In contrast to [alpha]-thalassemia, [beta]-thalassemia is characterized by small missense or nonsense mutations in the [beta]-globin gene (HBB), which reduce or completely abrogate gene expression. Mutations that eliminate expression are labeled [beta]-zero, while those that reduce expression are labeled [beta]-plus. Severity of this condition is dependent on the extent of [beta]-globin chain underexpression. Heterozygous inheritance of a [beta]-thalassemia mutation results in a trait condition, sometimes termed [beta]-thalassemia minor. Like [alpha]-thalassemia trail, this condition is characterized by microcytosis with little or no anemia, although it is distinguished by increased Hb A2 production. Homozygous inheritance results in [beta]-thalassemia major (absent Hb A production) or [beta]-thalassemia intermedia (severely reduced Hb A production), which are associated with moderate to severe hemolytic anemia

Diagnostic recommendations regarding the laboratory investigation of these conditions were first made in 1975 by the International Committee for Standardization in Hematology expert panel on abnormal Hbs and thalassemias. The recommended initial testing included a complete blood count, or CBC, electrophoresis at pH 9.2, tests for solubility and sickling, and quantification of Hb A2 and Hb F. (2) The identification of an abnormal Hb required further testing, using addition techniques such as electrophoresis at pH 6.0 to 6.2. globin-chain separation, and isoelectric focusing (IEF). Heat and isopropanol stability tests were recommended for detection of unstable Hbs or Hbs with altered oxygen affinity. (2) Although electrophoresis at alkaline and acid pH has been widely used for many years, the emergence of cation-exchange high-performance liquid chromatography, or HPLC, as the method of choice for quantification of HbA2 and Hb Hand identification of Hb variants, (9) streamlined the recommended preliminary and follow-up tests for the identification of hemoglobinopathies and thalassemias, and provided rapid and complete diagnostic work-up in a majority of eases. The elements of choice include a CBC, Hb H test, ferritin, HPLC for Hb A2 and F quantification, and detection of any Hb variants followed by electrophoresis at both alkaline and acid pH.

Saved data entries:
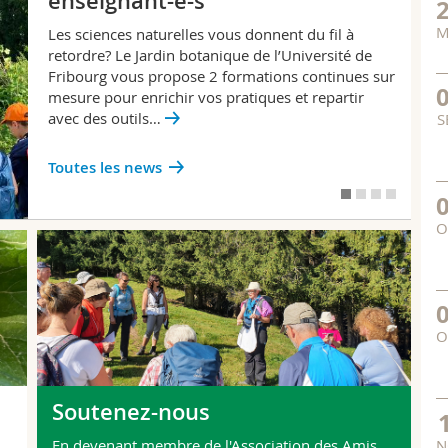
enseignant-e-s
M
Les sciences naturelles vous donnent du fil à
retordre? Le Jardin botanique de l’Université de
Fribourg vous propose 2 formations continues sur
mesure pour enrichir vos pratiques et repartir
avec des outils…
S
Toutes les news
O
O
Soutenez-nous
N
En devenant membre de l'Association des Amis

---

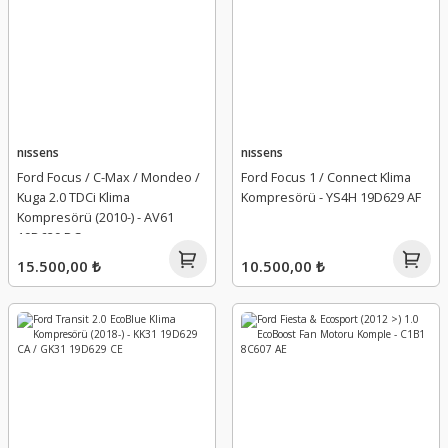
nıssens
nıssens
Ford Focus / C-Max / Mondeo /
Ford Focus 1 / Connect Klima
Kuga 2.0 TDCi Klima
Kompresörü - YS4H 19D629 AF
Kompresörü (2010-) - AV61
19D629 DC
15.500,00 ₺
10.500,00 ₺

--- Apply what you read ---
A. According to the text on thalassemia testing, what initial tests did the 1975 recommendations include? List them all.
B. In the text on thalassemia testing, which body first made diagnostic recommendations for the laboratory investigation of these conditions?
C. Continue the text on thalassemia testing from its last sentence.

--- Answers to this exercise ---
A.
- Complete blood count (CBC)
- Electrophoresis at pH 9.2
- Tests for solubility and sickling
- Quantification of Hb A2 and Hb F

B. The International Committee for Standardization in Hematology expert panel on abnormal Hbs and thalassemias.

C.
[FIGURE 3 OMITTED]

Measurement of hematological indices

The hematological profile consists of measurements of the RBC indices and includes Hb concentration, hematocrit, RBC number, mean corpuscular Hb (MCH), mean cell volume (MCV), and red-cell distribution width (RDW. an indicator of RBC size variation). Routinely, a blood film accompanies the RBC indices. Structural hemoglobinopathies may have an impact on the red-cell indices, and red-cell indices are critical to the differential diagnosis of thalassemias. The general classification of thalassemias is hypochromic and microcytic anemias; therefore, the MCV can be considered as a key diagnostic indicator. Virtually all automated hematology analyzers now provide a measurement of MCV that is both precise and accurate.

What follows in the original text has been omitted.